## Problem description
Repeat the records below exactly, line for line.
───
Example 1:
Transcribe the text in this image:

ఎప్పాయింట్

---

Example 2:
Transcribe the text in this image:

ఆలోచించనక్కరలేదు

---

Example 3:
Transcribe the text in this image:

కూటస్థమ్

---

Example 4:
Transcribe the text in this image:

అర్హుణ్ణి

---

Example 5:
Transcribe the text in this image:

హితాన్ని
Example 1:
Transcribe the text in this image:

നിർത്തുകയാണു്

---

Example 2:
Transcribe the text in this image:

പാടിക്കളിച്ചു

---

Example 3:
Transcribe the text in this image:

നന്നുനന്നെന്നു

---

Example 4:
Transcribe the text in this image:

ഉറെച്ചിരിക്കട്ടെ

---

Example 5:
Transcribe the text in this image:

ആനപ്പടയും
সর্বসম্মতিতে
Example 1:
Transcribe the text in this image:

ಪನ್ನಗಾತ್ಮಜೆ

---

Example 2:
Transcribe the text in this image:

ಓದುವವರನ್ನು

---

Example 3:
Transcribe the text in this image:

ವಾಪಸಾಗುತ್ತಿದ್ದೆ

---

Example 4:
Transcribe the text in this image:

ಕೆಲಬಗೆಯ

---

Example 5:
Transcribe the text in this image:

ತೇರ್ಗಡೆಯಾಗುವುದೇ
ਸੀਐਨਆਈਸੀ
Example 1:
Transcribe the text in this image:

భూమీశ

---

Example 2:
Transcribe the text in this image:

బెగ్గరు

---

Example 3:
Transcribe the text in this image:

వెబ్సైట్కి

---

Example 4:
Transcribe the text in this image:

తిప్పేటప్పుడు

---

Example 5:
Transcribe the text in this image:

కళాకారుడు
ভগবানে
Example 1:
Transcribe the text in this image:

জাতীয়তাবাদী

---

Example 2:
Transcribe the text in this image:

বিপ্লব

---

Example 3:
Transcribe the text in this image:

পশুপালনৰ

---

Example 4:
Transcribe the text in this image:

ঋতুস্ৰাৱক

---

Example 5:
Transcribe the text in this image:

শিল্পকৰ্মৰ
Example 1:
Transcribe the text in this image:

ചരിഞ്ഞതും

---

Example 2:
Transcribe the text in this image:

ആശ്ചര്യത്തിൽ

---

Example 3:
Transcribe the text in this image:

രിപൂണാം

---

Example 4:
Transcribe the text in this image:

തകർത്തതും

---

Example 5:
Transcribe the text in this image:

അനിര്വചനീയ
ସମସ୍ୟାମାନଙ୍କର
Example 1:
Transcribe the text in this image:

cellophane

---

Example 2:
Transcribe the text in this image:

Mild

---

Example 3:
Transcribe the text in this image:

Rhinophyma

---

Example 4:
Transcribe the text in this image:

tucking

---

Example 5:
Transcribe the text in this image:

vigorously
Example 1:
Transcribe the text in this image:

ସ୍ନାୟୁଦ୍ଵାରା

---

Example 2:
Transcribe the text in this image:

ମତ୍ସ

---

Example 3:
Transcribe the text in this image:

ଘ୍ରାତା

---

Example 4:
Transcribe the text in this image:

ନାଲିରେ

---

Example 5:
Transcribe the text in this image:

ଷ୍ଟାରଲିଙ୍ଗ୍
───
## Reply
Example 1:
Transcribe the text in this image:

ఎప్పాయింట్

---

Example 2:
Transcribe the text in this image:

ఆలోచించనక్కరలేదు

---

Example 3:
Transcribe the text in this image:

కూటస్థమ్

---

Example 4:
Transcribe the text in this image:

అర్హుణ్ణి

---

Example 5:
Transcribe the text in this image:

హితాన్ని
Example 1:
Transcribe the text in this image:

നിർത്തുകയാണു്

---

Example 2:
Transcribe the text in this image:

പാടിക്കളിച്ചു

---

Example 3:
Transcribe the text in this image:

നന്നുനന്നെന്നു

---

Example 4:
Transcribe the text in this image:

ഉറെച്ചിരിക്കട്ടെ

---

Example 5:
Transcribe the text in this image:

ആനപ്പടയും
সর্বসম্মতিতে
Example 1:
Transcribe the text in this image:

ಪನ್ನಗಾತ್ಮಜೆ

---

Example 2:
Transcribe the text in this image:

ಓದುವವರನ್ನು

---

Example 3:
Transcribe the text in this image:

ವಾಪಸಾಗುತ್ತಿದ್ದೆ

---

Example 4:
Transcribe the text in this image:

ಕೆಲಬಗೆಯ

---

Example 5:
Transcribe the text in this image:

ತೇರ್ಗಡೆಯಾಗುವುದೇ
ਸੀਐਨਆਈਸੀ
Example 1:
Transcribe the text in this image:

భూమీశ

---

Example 2:
Transcribe the text in this image:

బెగ్గరు

---

Example 3:
Transcribe the text in this image:

వెబ్సైట్కి

---

Example 4:
Transcribe the text in this image:

తిప్పేటప్పుడు

---

Example 5:
Transcribe the text in this image:

కళాకారుడు
ভগবানে
Example 1:
Transcribe the text in this image:

জাতীয়তাবাদী

---

Example 2:
Transcribe the text in this image:

বিপ্লব

---

Example 3:
Transcribe the text in this image:

পশুপালনৰ

---

Example 4:
Transcribe the text in this image:

ঋতুস্ৰাৱক

---

Example 5:
Transcribe the text in this image:

শিল্পকৰ্মৰ
Example 1:
Transcribe the text in this image:

ചരിഞ്ഞതും

---

Example 2:
Transcribe the text in this image:

ആശ്ചര്യത്തിൽ

---

Example 3:
Transcribe the text in this image:

രിപൂണാം

---

Example 4:
Transcribe the text in this image:

തകർത്തതും

---

Example 5:
Transcribe the text in this image:

അനിര്വചനീയ
ସମସ୍ୟାମାନଙ୍କର
Example 1:
Transcribe the text in this image:

cellophane

---

Example 2:
Transcribe the text in this image:

Mild

---

Example 3:
Transcribe the text in this image:

Rhinophyma

---

Example 4:
Transcribe the text in this image:

tucking

---

Example 5:
Transcribe the text in this image:

vigorously
Example 1:
Transcribe the text in this image:

ସ୍ନାୟୁଦ୍ଵାରା

---

Example 2:
Transcribe the text in this image:

ମତ୍ସ

---

Example 3:
Transcribe the text in this image:

ଘ୍ରାତା

---

Example 4:
Transcribe the text in this image:

ନାଲିରେ

---

Example 5:
Transcribe the text in this image:

ଷ୍ଟାରଲିଙ୍ଗ୍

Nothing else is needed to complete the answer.